In business, as in love, some rules are made to be broken. Here's
our guide:
Rule #1: The only way to build a Web company is to burn through a
lot of money quickly.
Wrong. You can take a first date to dinner at the fanciest place in
town, but money can't buy you love.
MatchMaker started as a network of three bulletin boards nearly 10
years ago. It migrated to the Web three years ago with fewer than 40,000
users. The company's growth, most of which has come over the last year
and a half, has been driven by local advertising and user referrals
– and funded by steady revenues.
Goodcompany.com, on the other hand, had substantial backing from Advanta,
a large financial-services company. It spent big bucks developing sophisticated
technology and planned to spend major marketing dollars on a service
that would remain free until the end of 1998.

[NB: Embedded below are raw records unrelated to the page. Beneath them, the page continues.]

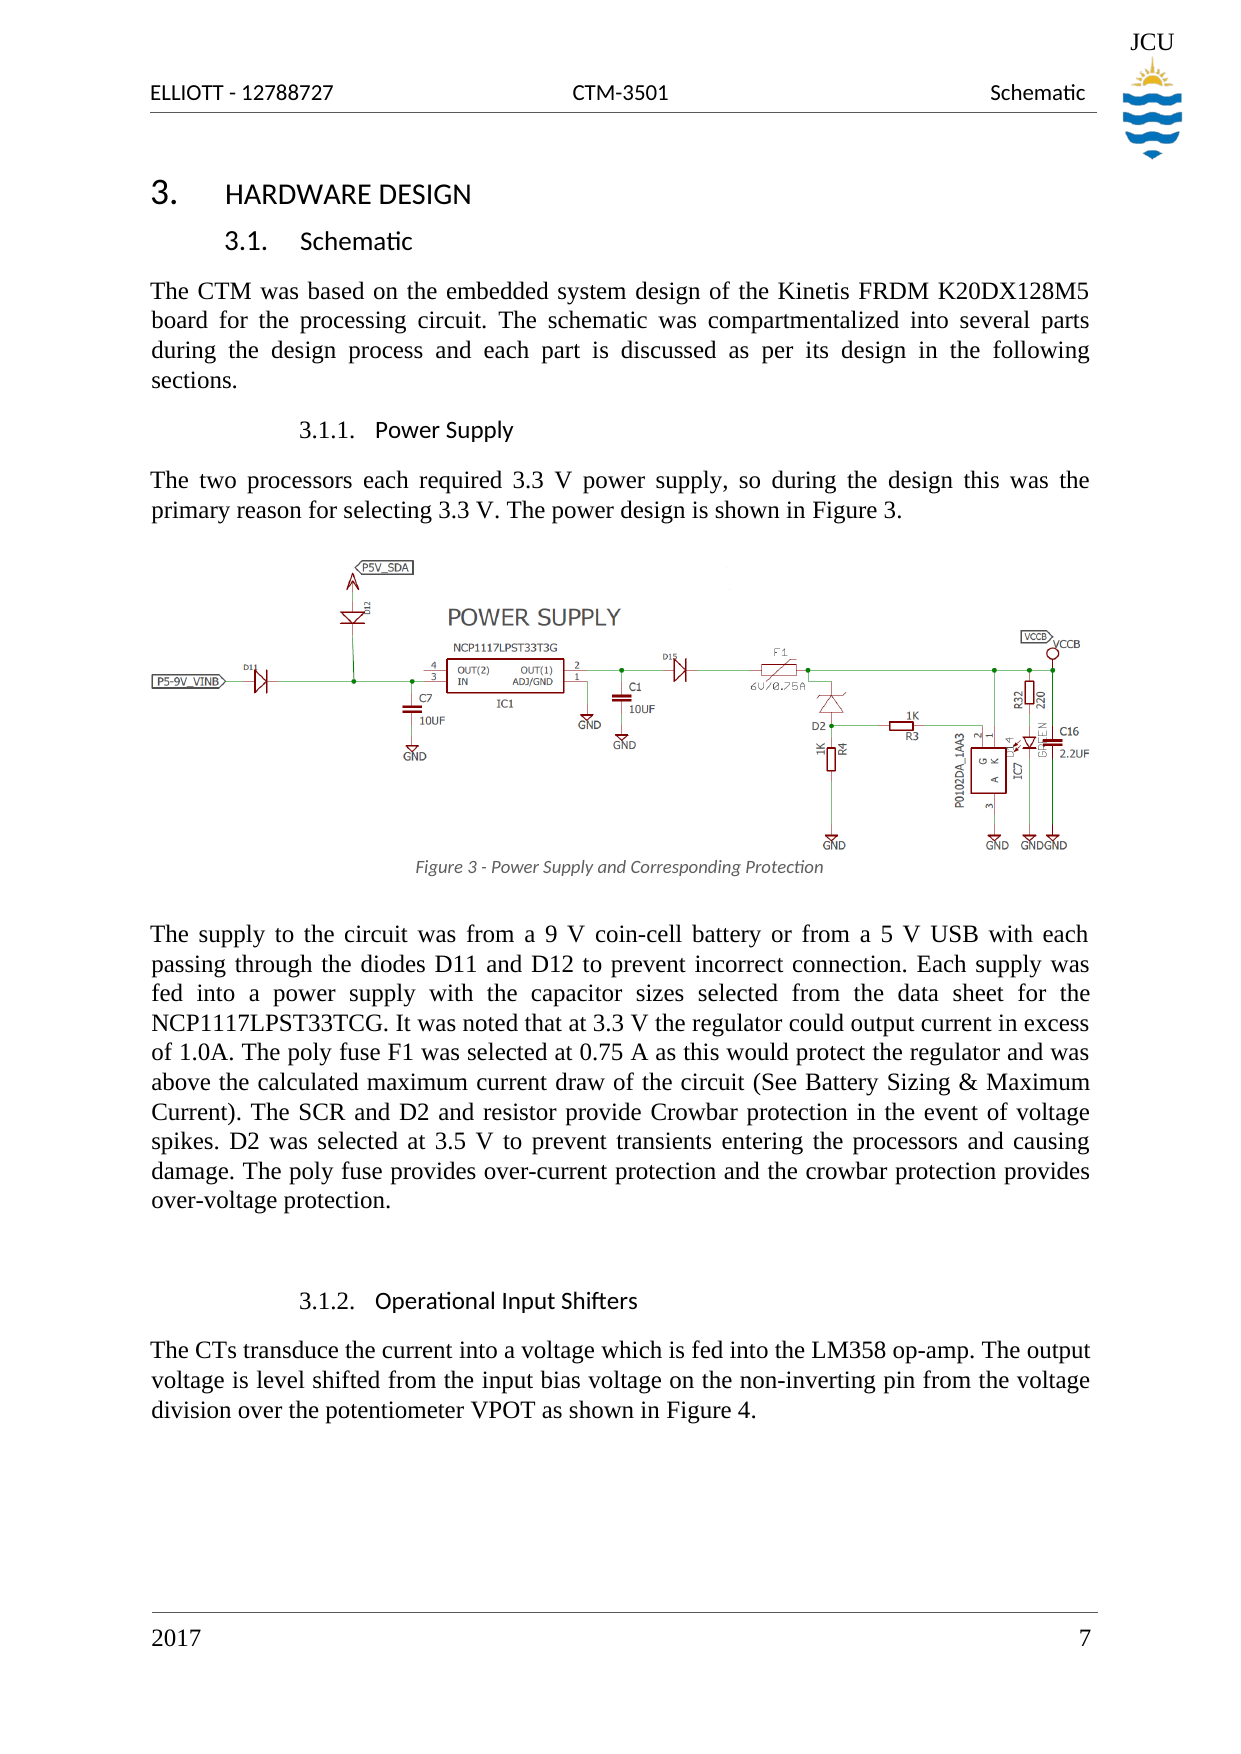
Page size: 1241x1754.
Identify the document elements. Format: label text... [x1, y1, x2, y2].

text The CTs transduce the current into a voltage which is fed into the LM358 op-amp. The output voltage is level shifted from the input bias voltage on the non-inverting pin from the voltage division over the potentiometer VPOT as shown in Figure 4. [150, 1336, 1091, 1423]
subtitle Schematic [224, 222, 1091, 258]
picture [150, 557, 1091, 855]
text The supply to the circuit was from a 9 V coin-cell battery or from a 5 V USB with each passing through the diodes D11 and D12 to prevent incorrect connection. Each supply was fed into a power supply with the capacitor sizes selected from the data sheet for the NCP1117LPST33TCG. It was noted that at 3.3 V the regulator could output current in excess of 1.0A. The poly fuse F1 was selected at 0.75 A as this would protect the regulator and was above the calculated maximum current draw of the circuit (See Battery Sizing & Maximum Current). The SCR and D2 and resistor provide Crowbar protection in the event of voltage spikes. D2 was selected at 3.5 V to prevent transients entering the processors and causing damage. The poly fuse provides over-current protection and the crowbar protection provides over-voltage protection. [150, 919, 1091, 1214]
subtitle Operational Input Shifters [299, 1285, 1091, 1315]
picture [1118, 53, 1188, 165]
subtitle Power Supply [299, 414, 1091, 445]
text The two processors each required 3.3 V power supply, so during the design this was the primary reason for selecting 3.3 V. The power design is shown in Figure 3. [150, 465, 1091, 524]
text The CTM was based on the embedded system design of the Kinetis FRDM K20DX128M5 board for the processing circuit. The schematic was compartmentalized into several parts during the design process and each part is discussed as per its design in the following sections. [150, 276, 1091, 393]
subtitle HARDWARE DESIGN [150, 168, 1091, 214]
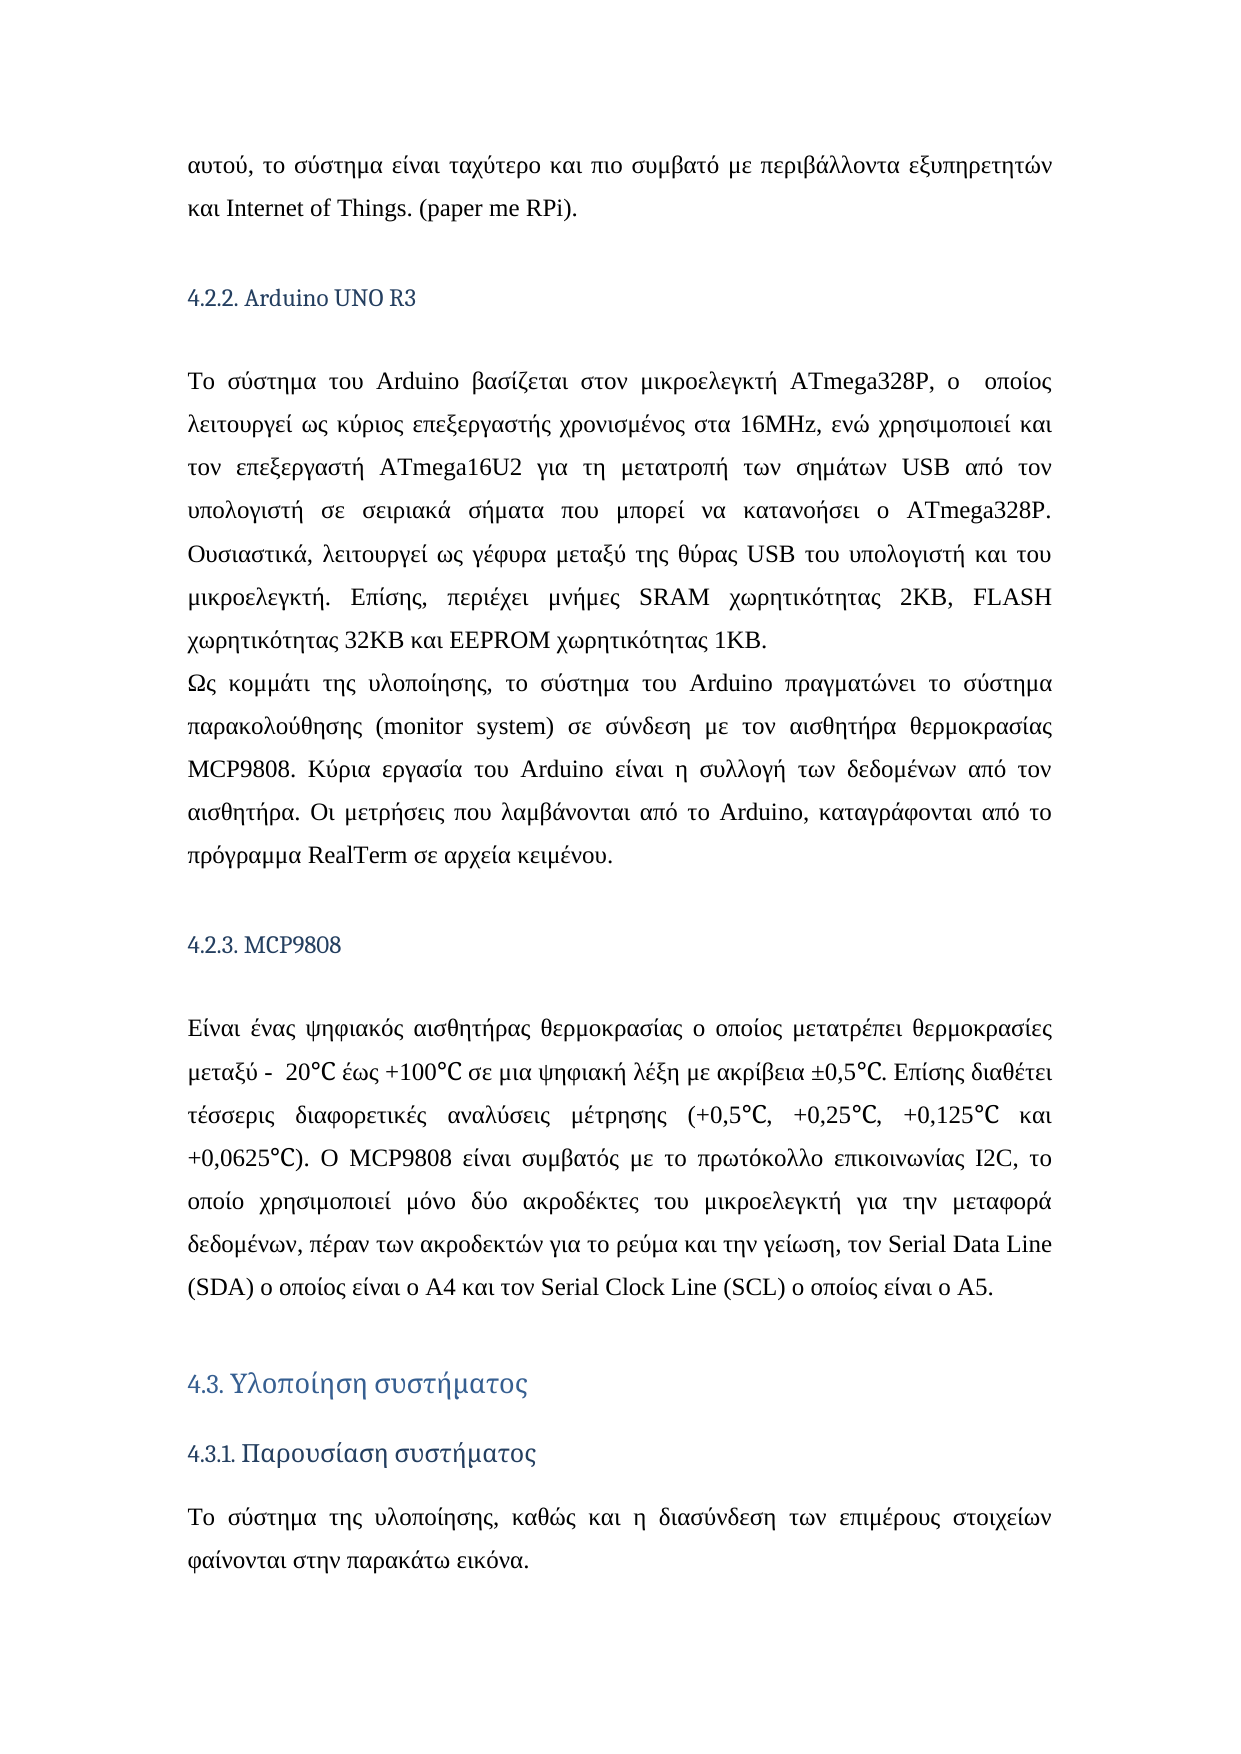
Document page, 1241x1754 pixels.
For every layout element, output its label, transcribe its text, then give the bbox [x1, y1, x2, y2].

text Το σύστημα της υλοποίησης, καθώς και η διασύνδεση των επιμέρους στοιχείων φαίνονται στην παρακάτω εικόνα. [187, 1502, 1053, 1573]
subtitle 4.2.2. Arduino UNO R3 [187, 283, 1053, 312]
subtitle 4.3.1. Παρουσίαση συστήματος [187, 1440, 1053, 1469]
text Η εκτέλεση των προγραμμάτων πάνω στο Raspberry Pi Zero W υποστηρίζεται από το λειτουργικό σύστημα Raspberry Pi OS Legacy Lite 32-bit. Η έκδοση Lite του λειτουργικού συστήματος αποτελεί μια μινιμαλιστική εικόνα λογισμικού, αποτελούμενη από 493 πακέτα, από την οποία λείπει ο διαχειριστής X-window. Λόγω αυτού, το σύστημα είναι ταχύτερο και πιο συμβατό με περιβάλλοντα εξυπηρετητών και Internet of Things. (paper me RPi). [187, 150, 1053, 222]
text Το σύστημα του Arduino βασίζεται στον μικροελεγκτή ATmega328P, ο οποίος λειτουργεί ως κύριος επεξεργαστής χρονισμένος στα 16MHz, ενώ χρησιμοποιεί και τον επεξεργαστή ATmega16U2 για τη μετατροπή των σημάτων USB από τον υπολογιστή σε σειριακά σήματα που μπορεί να κατανοήσει ο ATmega328P. Ουσιαστικά, λειτουργεί ως γέφυρα μεταξύ της θύρας USB του υπολογιστή και του μικροελεγκτή. Επίσης, περιέχει μνήμες SRAM χωρητικότητας 2KB, FLASH χωρητικότητας 32KB και EEPROM χωρητικότητας 1KB. [187, 366, 1053, 654]
text Είναι ένας ψηφιακός αισθητήρας θερμοκρασίας ο οποίος μετατρέπει θερμοκρασίες μεταξύ - 20℃ έως +100℃ σε μια ψηφιακή λέξη με ακρίβεια ±0,5℃. Επίσης διαθέτει τέσσερις διαφορετικές αναλύσεις μέτρησης (+0,5℃, +0,25℃, +0,125℃ και +0,0625℃). Ο MCP9808 είναι συμβατός με το πρωτόκολλο επικοινωνίας I2C, το οποίο χρησιμοποιεί μόνο δύο ακροδέκτες του μικροελεγκτή για την μεταφορά δεδομένων, πέραν των ακροδεκτών για το ρεύμα και την γείωση, τον Serial Data Line (SDA) ο οποίος είναι ο Α4 και τον Serial Clock Line (SCL) ο οποίος είναι ο Α5. [187, 1013, 1053, 1301]
subtitle 4.3. Υλοποίηση συστήματος [187, 1369, 1053, 1400]
text Ως κομμάτι της υλοποίησης, το σύστημα του Arduino πραγματώνει το σύστημα παρακολούθησης (monitor system) σε σύνδεση με τον αισθητήρα θερμοκρασίας MCP9808. Κύρια εργασία του Arduino είναι η συλλογή των δεδομένων από τον αισθητήρα. Οι μετρήσεις που λαμβάνονται από το Arduino, καταγράφονται από το πρόγραμμα RealTerm σε αρχεία κειμένου. [187, 668, 1053, 869]
subtitle 4.2.3. MCP9808 [187, 931, 1053, 960]
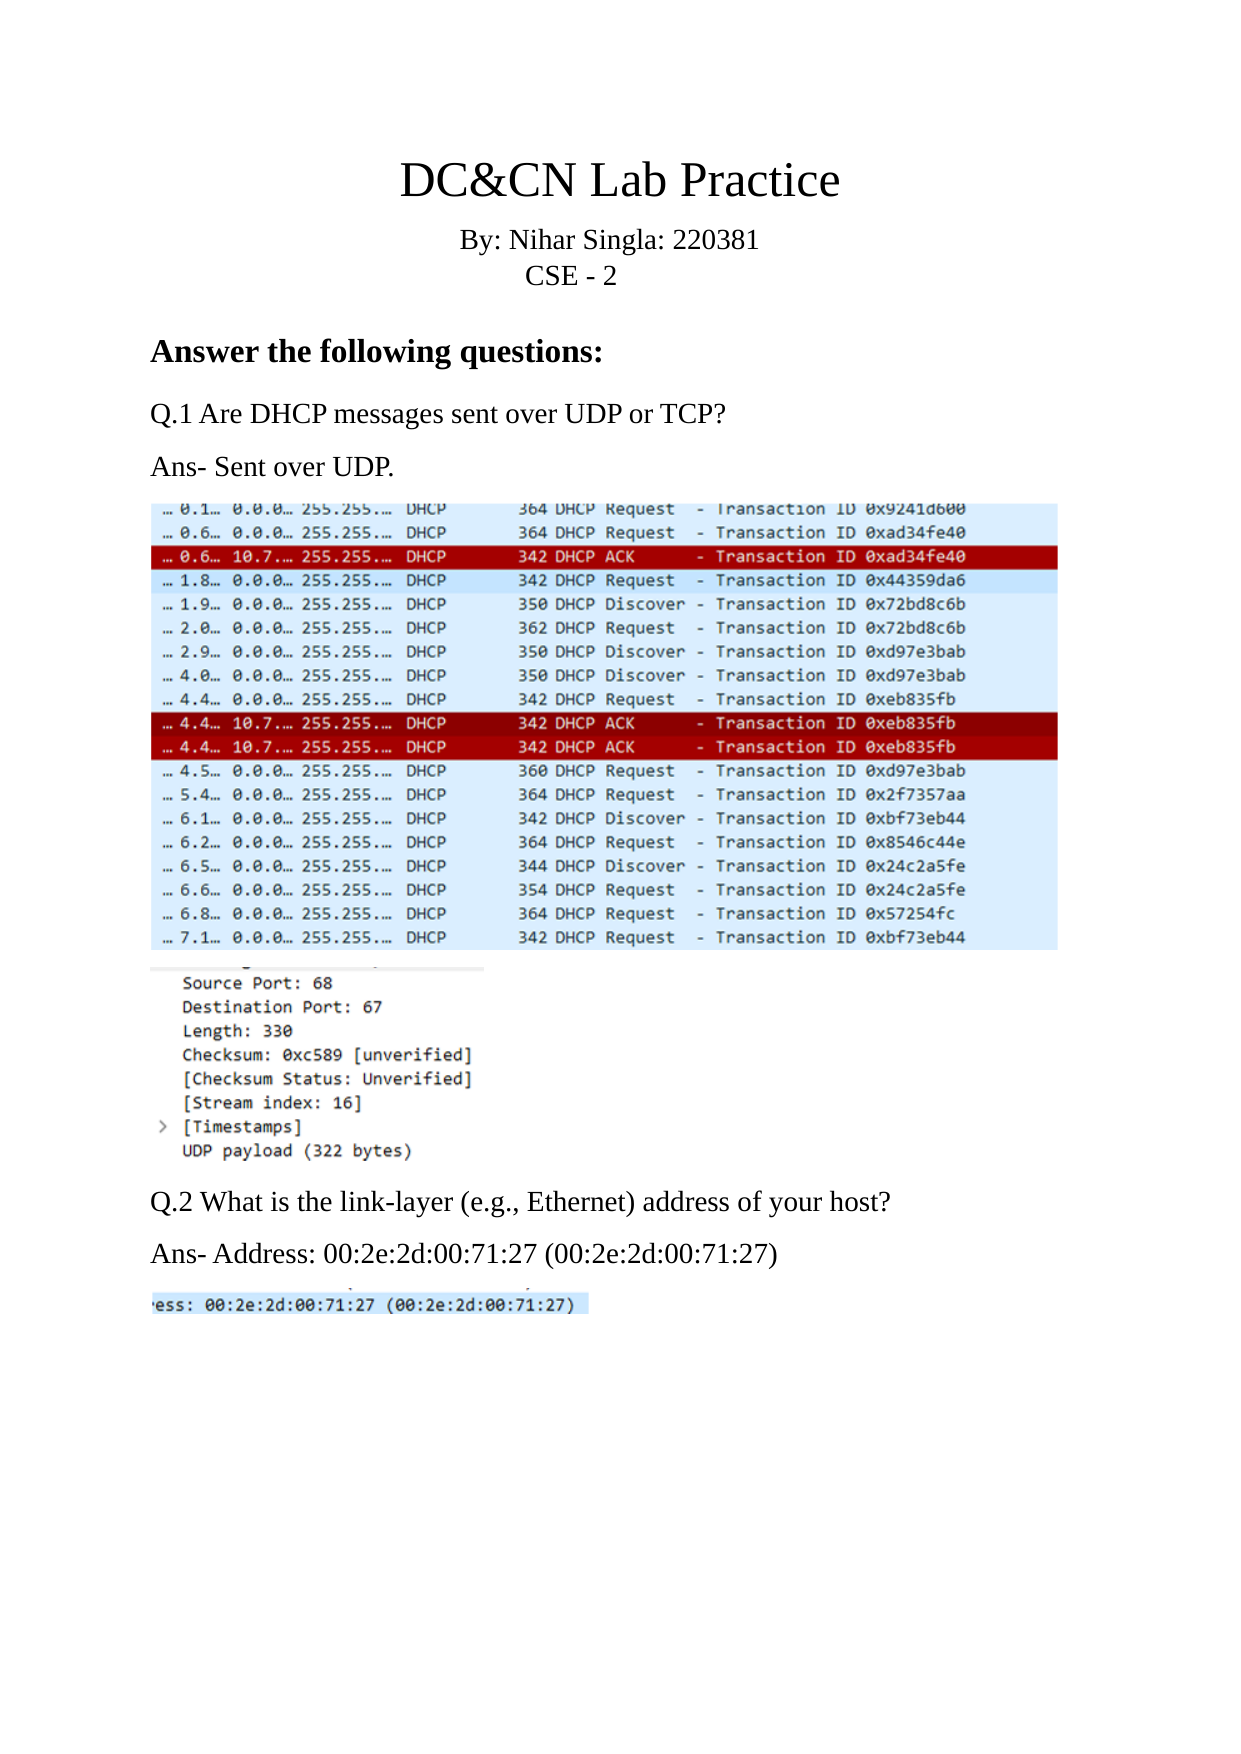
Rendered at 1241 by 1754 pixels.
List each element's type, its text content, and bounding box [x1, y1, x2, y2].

picture [150, 967, 484, 1166]
title DC&CN Lab Practice [150, 150, 1090, 207]
text Ans- Address: 00:2e:2d:00:71:27 (00:2e:2d:00:71:27) [150, 1236, 1090, 1269]
text Ans- Sent over UDP. [150, 449, 1090, 482]
picture [150, 500, 1058, 950]
text By: Nihar Singla: 220381 CSE - 2 [459, 222, 1090, 291]
picture [150, 1288, 589, 1314]
text Q.2 What is the link-layer (e.g., Ethernet) address of your host? [150, 1184, 1090, 1217]
text Answer the following questions: [150, 331, 1090, 369]
text Q.1 Are DHCP messages sent over UDP or TCP? [150, 396, 1090, 430]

But earlier this year Advanta shed its consumer businesses, and last
month Advanta told executives it would pull out of the venture. Now
Goodcompany has had to lay off two-thirds of its staff and is scrambling
for a buyer. (Editor's note: Since this story was written Goodcompany
has shut down its Web site.)
Rule #2: Web companies need multiple revenue streams.
Maybe. High income is good, but so is total commitment.
Match.com's business model centers around subscription and advertising
revenue, with other transaction revenue likely down the line. Founder
Fran Maier, a senior VP at Women.com, says that from the beginning Match.com
was built on the notion that subscriptions would let the service break
even and other sources would provide the profit margin. Match.com president
John Spottiswood adds that his first priority is extracting revenue
from nonsubscribers – 500,000 Web surfers have signed up for Match.com's
trial membership.
MatchMaker marketing VP Stan Yunker, on the other hand, insists he
won't subject users to the indignity of online ads.
Rule #3: Giving away your product is the best path to Net riches.
Wrong. You can bring dates home, but you don't have to let them move
in rent-free.
Match.com and the MatchMaker Network have been surprisingly successful
at getting trial members to convert to paid subscriptions. Goodcompany.com
had planned to remain free to all users until the end of the year, but
all bets are now off.
Spottiswood claims Match.com conversion rates range from 10 percent
to 30 percent in different markets; the overall rate is probably close
to 15 percent. MatchMaker Network does a bit better – Yunker says that
at the most successful sites in the network, 45 percent of trial users
become paying subscribers.
Rule #4: Don't talk business in the elevator.
Right. Match.com and Goodcompany.com both have offices in the same
building in San Francisco's South of Market. The stranger eavesdropping
on your conversation could be your competitor.